*** Exercise inputs ***

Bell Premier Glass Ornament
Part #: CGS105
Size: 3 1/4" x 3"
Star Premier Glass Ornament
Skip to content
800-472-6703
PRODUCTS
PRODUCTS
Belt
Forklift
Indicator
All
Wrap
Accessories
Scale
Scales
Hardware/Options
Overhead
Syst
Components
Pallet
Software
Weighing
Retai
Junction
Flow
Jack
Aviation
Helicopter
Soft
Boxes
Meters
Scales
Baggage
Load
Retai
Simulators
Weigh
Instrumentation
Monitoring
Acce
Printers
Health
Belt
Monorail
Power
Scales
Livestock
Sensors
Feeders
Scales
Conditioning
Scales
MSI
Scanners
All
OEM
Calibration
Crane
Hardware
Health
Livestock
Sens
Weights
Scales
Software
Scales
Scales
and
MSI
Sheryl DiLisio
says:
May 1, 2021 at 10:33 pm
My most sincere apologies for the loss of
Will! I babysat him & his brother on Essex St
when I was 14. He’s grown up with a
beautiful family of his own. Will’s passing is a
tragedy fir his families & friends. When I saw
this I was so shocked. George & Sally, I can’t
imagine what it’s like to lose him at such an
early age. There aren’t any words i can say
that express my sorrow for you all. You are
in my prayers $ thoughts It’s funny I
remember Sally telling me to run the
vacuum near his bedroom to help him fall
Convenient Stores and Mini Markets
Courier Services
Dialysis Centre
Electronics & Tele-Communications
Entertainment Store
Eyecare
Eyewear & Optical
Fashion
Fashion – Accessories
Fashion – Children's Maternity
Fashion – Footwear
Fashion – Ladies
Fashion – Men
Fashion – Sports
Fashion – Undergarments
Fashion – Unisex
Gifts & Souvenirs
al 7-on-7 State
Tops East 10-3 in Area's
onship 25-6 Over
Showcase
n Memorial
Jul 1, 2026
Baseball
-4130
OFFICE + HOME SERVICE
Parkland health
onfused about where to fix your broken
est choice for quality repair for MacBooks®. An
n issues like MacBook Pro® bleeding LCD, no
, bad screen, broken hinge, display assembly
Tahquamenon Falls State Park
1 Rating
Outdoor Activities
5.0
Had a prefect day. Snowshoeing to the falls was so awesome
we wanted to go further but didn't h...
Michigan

*** End of Exercise inputs ***

▶ _Job item_:
Take the line containing "Fashion – Accessories" as the start and the last line of the data as the end, and reproduce that range exactly.

▶ _Answer for this exercise_:
Fashion – Accessories
Fashion – Children's Maternity
Fashion – Footwear
Fashion – Ladies
Fashion – Men
Fashion – Sports
Fashion – Undergarments
Fashion – Unisex
Gifts & Souvenirs
al 7-on-7 State
Tops East 10-3 in Area's
onship 25-6 Over
Showcase
n Memorial
Jul 1, 2026
Baseball
-4130
OFFICE + HOME SERVICE
Parkland health
onfused about where to fix your broken
est choice for quality repair for MacBooks®. An
n issues like MacBook Pro® bleeding LCD, no
, bad screen, broken hinge, display assembly
Tahquamenon Falls State Park
1 Rating
Outdoor Activities
5.0
Had a prefect day. Snowshoeing to the falls was so awesome
we wanted to go further but didn't h...
Michigan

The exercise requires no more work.